En Allemagne, un institut de robotique et de mécatronique a conçu un airbag afin de sécuriser la collaboration entre les humains et les robots. Pour ne pas être blessé par les outils tranchants d'une machine, elle pourrait être équipée de coussins gonflables.

Certains robots n’ont pour seule obsession que de veiller à notre bien-être, par exemple en nous évitant de faire un mauvais pas et de chuter. Mais qu’en est-il lorsque ce sont justement les robots qui risquent de nous blesser ? La réponse se trouve peut-être dans l’habitacle de votre véhicule : les airbags.

C’est en tout cas la solution que préconise un institut de recherche allemand, l’Institut für Robotik und Mechatronik (soit, traduit en français, l’Institut de robotique et de mécatronique). Ses chercheurs ont mis au point des airbags gonflables afin d’anticiper d’éventuels incidents qui pourraient nous blesser lorsque nous interagissons avec les robots.
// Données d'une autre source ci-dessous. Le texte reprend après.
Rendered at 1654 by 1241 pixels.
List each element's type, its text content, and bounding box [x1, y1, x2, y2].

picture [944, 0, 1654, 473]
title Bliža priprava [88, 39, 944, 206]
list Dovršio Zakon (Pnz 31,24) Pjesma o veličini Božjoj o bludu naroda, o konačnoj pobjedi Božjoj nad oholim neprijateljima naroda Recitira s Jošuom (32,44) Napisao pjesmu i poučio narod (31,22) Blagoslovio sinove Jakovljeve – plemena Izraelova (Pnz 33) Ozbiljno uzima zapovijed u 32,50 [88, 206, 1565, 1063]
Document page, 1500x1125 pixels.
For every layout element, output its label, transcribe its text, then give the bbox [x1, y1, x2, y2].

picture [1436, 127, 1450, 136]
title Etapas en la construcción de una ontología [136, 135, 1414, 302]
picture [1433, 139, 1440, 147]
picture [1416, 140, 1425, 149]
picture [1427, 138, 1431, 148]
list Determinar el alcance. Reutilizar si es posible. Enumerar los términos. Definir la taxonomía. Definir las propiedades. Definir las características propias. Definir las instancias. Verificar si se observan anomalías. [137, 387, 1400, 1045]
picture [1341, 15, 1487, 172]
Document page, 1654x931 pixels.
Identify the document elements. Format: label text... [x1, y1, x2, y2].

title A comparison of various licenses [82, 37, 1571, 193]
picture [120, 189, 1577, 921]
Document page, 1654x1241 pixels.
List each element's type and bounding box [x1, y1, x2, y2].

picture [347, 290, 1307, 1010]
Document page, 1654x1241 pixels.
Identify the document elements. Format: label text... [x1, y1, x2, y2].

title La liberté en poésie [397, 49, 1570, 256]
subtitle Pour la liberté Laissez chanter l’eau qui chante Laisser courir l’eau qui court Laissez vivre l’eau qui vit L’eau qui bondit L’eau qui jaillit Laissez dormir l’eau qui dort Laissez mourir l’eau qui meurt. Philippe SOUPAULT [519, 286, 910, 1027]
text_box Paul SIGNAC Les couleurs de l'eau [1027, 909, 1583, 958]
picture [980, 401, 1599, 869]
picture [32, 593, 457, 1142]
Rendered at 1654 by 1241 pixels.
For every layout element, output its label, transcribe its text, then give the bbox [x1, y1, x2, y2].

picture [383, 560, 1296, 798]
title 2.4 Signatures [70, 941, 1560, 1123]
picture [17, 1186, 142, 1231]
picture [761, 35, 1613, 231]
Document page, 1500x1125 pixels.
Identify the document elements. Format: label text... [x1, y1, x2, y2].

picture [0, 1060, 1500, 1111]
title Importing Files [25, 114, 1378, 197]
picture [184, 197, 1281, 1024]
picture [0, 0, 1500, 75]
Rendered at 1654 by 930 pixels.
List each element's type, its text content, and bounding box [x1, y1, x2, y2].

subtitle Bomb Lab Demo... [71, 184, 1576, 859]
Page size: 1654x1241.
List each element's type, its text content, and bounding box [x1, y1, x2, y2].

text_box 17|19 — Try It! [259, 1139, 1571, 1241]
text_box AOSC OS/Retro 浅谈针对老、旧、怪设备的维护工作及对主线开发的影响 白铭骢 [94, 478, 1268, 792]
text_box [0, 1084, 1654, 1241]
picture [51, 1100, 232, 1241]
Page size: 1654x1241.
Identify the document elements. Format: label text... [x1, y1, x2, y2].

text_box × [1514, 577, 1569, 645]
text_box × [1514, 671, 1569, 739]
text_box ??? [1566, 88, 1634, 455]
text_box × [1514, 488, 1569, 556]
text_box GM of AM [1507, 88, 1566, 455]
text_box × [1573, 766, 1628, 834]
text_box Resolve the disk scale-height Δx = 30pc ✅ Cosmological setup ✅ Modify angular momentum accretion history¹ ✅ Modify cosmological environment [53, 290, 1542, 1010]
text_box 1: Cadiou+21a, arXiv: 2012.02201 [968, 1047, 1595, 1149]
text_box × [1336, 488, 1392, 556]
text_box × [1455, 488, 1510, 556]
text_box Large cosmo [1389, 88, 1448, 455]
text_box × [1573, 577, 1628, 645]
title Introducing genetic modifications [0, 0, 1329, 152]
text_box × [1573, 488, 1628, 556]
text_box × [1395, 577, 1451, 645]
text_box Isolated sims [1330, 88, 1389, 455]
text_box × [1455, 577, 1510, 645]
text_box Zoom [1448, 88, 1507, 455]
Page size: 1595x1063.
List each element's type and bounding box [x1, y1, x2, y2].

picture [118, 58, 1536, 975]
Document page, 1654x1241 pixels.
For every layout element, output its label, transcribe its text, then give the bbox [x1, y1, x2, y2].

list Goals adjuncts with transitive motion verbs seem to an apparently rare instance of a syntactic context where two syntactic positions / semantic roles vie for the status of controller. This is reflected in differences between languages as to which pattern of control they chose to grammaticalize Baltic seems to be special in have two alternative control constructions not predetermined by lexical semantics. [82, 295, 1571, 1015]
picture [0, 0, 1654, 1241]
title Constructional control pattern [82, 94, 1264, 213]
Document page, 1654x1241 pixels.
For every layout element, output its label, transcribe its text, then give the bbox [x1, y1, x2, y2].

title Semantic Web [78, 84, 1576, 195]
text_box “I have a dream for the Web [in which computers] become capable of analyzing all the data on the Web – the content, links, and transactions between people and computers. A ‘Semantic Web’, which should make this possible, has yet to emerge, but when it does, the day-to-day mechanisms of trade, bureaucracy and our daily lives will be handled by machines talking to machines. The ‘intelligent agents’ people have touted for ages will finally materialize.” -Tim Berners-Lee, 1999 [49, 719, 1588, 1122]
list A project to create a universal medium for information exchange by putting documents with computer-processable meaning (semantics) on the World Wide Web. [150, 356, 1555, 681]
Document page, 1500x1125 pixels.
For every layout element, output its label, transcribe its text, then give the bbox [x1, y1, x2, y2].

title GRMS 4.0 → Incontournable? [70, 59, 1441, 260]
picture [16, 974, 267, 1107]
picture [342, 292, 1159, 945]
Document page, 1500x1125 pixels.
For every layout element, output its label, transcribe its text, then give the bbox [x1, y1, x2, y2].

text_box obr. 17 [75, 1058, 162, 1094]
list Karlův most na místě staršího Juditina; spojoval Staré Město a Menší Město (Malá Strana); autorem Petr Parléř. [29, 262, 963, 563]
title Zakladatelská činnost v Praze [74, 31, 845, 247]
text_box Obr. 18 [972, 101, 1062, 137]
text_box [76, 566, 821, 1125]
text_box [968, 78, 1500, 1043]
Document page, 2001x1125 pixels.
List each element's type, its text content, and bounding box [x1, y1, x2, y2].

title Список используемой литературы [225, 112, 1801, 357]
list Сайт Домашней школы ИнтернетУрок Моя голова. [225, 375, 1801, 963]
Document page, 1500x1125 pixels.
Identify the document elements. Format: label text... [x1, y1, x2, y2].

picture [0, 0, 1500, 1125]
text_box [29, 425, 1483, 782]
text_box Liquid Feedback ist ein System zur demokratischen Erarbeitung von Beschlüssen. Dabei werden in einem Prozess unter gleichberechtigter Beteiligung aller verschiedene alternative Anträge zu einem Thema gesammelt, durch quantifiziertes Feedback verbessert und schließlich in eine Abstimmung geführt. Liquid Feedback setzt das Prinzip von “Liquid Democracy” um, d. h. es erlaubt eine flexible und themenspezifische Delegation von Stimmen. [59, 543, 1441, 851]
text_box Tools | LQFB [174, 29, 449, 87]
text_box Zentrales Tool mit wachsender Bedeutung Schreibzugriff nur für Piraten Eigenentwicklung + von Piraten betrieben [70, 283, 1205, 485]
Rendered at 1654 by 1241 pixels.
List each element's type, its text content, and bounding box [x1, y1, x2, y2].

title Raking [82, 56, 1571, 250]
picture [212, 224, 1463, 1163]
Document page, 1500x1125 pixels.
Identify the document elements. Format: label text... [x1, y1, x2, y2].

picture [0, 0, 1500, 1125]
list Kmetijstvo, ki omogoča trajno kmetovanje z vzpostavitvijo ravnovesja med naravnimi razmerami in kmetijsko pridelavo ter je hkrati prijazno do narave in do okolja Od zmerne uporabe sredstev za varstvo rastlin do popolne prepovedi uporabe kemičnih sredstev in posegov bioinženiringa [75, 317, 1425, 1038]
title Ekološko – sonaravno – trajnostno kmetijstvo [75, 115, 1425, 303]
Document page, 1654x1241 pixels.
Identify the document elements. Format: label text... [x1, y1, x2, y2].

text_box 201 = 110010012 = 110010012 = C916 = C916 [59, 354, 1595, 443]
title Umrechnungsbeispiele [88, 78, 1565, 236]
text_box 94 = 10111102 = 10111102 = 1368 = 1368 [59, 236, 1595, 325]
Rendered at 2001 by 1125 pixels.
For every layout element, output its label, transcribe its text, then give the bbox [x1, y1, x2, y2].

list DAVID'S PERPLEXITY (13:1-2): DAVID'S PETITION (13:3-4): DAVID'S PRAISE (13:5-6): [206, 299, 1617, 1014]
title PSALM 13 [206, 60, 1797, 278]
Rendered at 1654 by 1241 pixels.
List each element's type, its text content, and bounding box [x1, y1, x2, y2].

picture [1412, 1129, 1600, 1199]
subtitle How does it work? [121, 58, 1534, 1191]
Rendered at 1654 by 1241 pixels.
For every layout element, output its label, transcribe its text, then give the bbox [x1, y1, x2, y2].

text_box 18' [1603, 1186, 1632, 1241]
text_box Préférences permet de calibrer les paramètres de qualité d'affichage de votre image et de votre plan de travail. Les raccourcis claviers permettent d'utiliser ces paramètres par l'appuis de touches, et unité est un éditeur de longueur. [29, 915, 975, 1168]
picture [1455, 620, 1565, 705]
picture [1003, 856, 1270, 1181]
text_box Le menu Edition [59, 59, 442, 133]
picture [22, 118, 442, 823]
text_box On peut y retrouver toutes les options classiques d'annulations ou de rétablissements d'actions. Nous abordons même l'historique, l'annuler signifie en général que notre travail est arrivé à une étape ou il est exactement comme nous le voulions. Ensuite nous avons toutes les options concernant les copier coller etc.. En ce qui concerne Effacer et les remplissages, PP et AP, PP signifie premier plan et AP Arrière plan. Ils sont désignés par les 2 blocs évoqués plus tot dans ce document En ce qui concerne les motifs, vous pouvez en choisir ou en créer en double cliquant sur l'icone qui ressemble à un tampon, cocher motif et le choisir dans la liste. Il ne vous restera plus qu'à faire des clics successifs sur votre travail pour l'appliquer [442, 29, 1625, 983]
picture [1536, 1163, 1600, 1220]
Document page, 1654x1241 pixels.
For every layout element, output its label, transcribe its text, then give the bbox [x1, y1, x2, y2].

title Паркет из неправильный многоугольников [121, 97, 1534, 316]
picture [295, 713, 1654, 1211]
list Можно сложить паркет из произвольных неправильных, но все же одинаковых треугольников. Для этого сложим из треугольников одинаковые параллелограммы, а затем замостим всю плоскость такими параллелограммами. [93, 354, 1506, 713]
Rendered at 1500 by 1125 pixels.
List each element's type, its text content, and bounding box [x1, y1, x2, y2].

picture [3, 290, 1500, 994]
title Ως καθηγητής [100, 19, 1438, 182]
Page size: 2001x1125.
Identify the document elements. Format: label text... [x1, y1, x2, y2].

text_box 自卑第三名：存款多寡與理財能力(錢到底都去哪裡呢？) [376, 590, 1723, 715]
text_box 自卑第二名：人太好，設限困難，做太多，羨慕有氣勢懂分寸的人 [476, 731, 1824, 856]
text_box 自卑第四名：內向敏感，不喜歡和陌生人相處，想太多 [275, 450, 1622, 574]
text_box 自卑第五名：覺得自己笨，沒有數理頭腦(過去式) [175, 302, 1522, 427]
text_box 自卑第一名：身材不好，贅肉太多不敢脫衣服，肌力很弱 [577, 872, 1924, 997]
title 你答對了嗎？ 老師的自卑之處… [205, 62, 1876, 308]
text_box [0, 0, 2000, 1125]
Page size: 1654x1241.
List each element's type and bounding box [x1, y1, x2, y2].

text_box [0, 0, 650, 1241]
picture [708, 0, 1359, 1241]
« Les outils et composants à bords tranchants des robots continuent de constituer un risque majeur de blessures possibles lors d’une collision entre l’homme et la machine », fait ainsi observer l’institut. Le coussin gonflable développé par ses soins doit ainsi s’adapter à une diversité de robots, sans pour autant limiter la mise en œuvre des actions pour lesquelles les machines ont été conçues.

Actif à chaque manœuvre du robot

Il y a toutefois une différence entre ce coussin destiné à équiper des robots, et l’airbag que vous pouvez trouver dans une voiture. En effet, cet « airbag robotisé » ne se déclenche pas en cas d’accident ; son objectif est davantage préventif. Au lieu d’avoir cet usage unique, ce coussin est actif à chaque fois que le robot se déplace et fait une manœuvre potentiellement blessante pour l’être humain.

DLR CC-BY 3.0.

« Le module de sécurité recouvre l’outil et l’objet avec un airbag, toujours avant que le robot n’entame un mouvement rapide et dangereux, puis il relâche les deux », détaille l’institut allemand sur son site. Lorsque le robot est éteint, le coussin se dégonfle en moins d’une seconde.

L’efficacité du robot n’est pas réduite

Cette solution présente l’avantage de ne pas entraver l’efficacité du robot ; en effet, les méthodes précédemment employées — recouvrir les outils du robot avec de la mousse, ou réduire la cadence de la machine — conduisaient nécessairement le robot à tourner en sous-régime.

Pour l’heure, l’institut est en pleine phase de certification de sa trouvaille. Les chercheurs espèrent pouvoir obtenir un produit certifié et utilisable lors de la collaboration entre les hommes et les robots, afin d’assurer leur coexistence sécurisée.